[Opening Passage provided section]
Modern medicine saves lives, makes you wonder ‘what if?’
Last week, we peered several days into the future and saw tornadoes coming our way on the weather radar.
Worrying is no fun, and for a minute I wished I’d lived many years ago, before meteorology became a legitimate science.
That’s dumb, of course. Then I wouldn’t have been prepared for the tornadoes if they showed up.
Fortunately, they didn’t.
But it got me thinking about the advantages of living in 2017.
It’s nice to know that you’ve got some warning before a twister roars into your yard, snatches up your house and takes you with it.
And while I was thinking about mortality, I started thinking about other ways we can get an early warning.
In the early 1960s, before I was born, something strange happened to my maternal grandfather, R. Clayton Bowers, who was the first principal of Troup High School.
He was feeling tired and stressed and so he checked into the hospital. He was a thin, vibrant man who, as my mother remembers, never went back for seconds at meals.
He rested until he felt better, and then he went home.
Nobody knew he had a blockage of his left anterior descending artery. When it’s completely blocked, it causes a massive heart attack called the widowmaker.
Two years later, while working on his farm, he died of the widowmaker.
He was 58, the last of my four grandparents, all dead before my parents married in their early twenties.
My paternal grandfather also died of a heart attack. His wife, my grandmother, died of breast cancer. My maternal grandmother died of leukemia.
Two of them were in their forties, younger than I am today.
One time, my brother and I joked that with our family medical history we’d better just enjoy life while we can. It was one of those times when you start laughing and then all of a sudden you stop because it’s really not funny.
In 2009, my then-66-year-old mother, who was the picture of health, had a heart attack. She had the same arterial blockage as her father and didn’t know it.
[Closing Passage provided section]
Work instructions
**1)** From the column on modern medicine, list each of the writer's grandparents along with the cause of death given for that grandparent.
**2)** Please write a continuation of the column on modern medicine, starting after its last sentence.
The items are separate material, not part of the column on modern medicine.
[Opening Extracted records section]
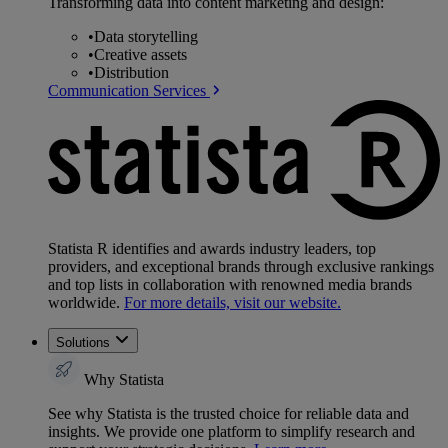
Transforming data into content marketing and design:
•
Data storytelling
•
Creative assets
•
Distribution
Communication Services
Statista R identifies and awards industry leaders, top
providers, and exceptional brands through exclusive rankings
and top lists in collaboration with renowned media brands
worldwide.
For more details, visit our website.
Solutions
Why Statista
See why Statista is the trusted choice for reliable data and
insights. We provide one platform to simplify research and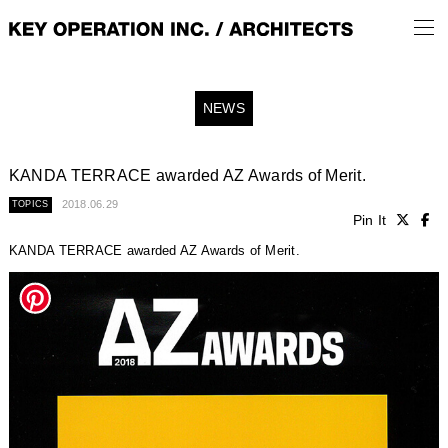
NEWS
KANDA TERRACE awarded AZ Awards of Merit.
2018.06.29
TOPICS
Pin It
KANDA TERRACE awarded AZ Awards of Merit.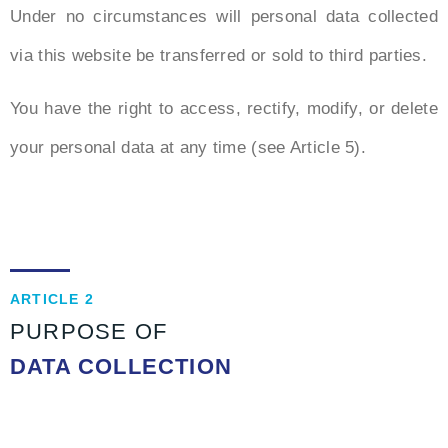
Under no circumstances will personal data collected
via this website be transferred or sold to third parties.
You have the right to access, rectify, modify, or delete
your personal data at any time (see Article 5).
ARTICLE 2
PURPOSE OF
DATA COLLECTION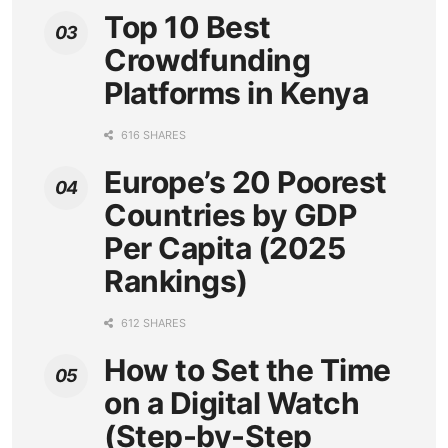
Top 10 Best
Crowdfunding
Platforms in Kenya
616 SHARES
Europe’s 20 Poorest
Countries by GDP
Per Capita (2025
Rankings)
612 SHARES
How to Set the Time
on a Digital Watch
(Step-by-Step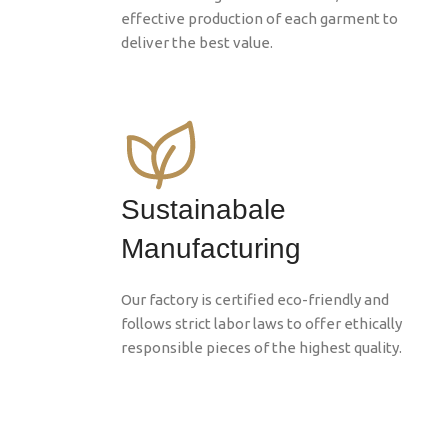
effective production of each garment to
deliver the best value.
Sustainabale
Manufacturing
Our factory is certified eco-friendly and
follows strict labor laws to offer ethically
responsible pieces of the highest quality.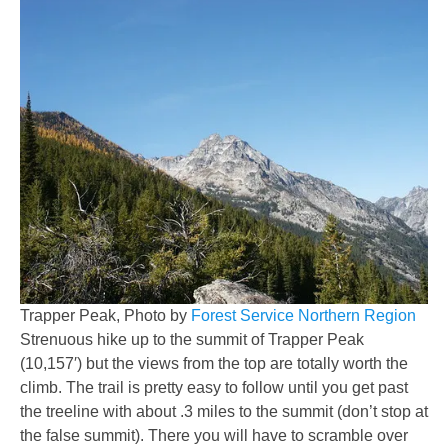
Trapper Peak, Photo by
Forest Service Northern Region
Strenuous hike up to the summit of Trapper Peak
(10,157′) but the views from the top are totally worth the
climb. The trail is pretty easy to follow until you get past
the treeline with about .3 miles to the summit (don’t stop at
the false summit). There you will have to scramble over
[Closing Extracted records section]
Activity answers
**1)**
- Maternal grandfather, R. Clayton Bowers: the widowmaker, a massive heart attack from a blockage of his left anterior descending artery
- Paternal grandfather: a heart attack
- Paternal grandmother: breast cancer
- Maternal grandmother: leukemia

**2)**
She was saved by the grace of God, an ambulance driver who drove from LaFayette, Ala., to Opelika in 15 minutes, and modern medicine.
Today, she’s going strong, and I can’t imagine life without her.
A couple of years ago, I was feeling tired and stressed. Bess had already started criticizing my poor eating habits and refusal to exercise. She was saying things like, “I need you to stay alive until we get all the kids through college.”
I started laughing and she said she wasn’t kidding – except for the part about staying alive for only another dozen years.
I went ahead and got a cardiac stress test. No issues, but the peace of mind was worth it. Today, I’m not eating sprouts or running marathons, but I’m taking better care of myself.
Speaking of medical advances, when Bess’ mother was pregnant with her in the late 1960s, she thought she was carrying the most active baby in history. Nobody knew that this one growing child was actually two – Bess and her identical twin sister, Leslie.
That was a happy surprise.
But back in the day, most medical surprises were not happy ones.
Today, terrible diseases still claim lives, but early detection and advancements save more lives than ever. I wonder what it would have been like to know even one of my grandparents, and I’m thankful that my children’s grandparents are all still alive and enriching their lives with every visit, letter and phone call.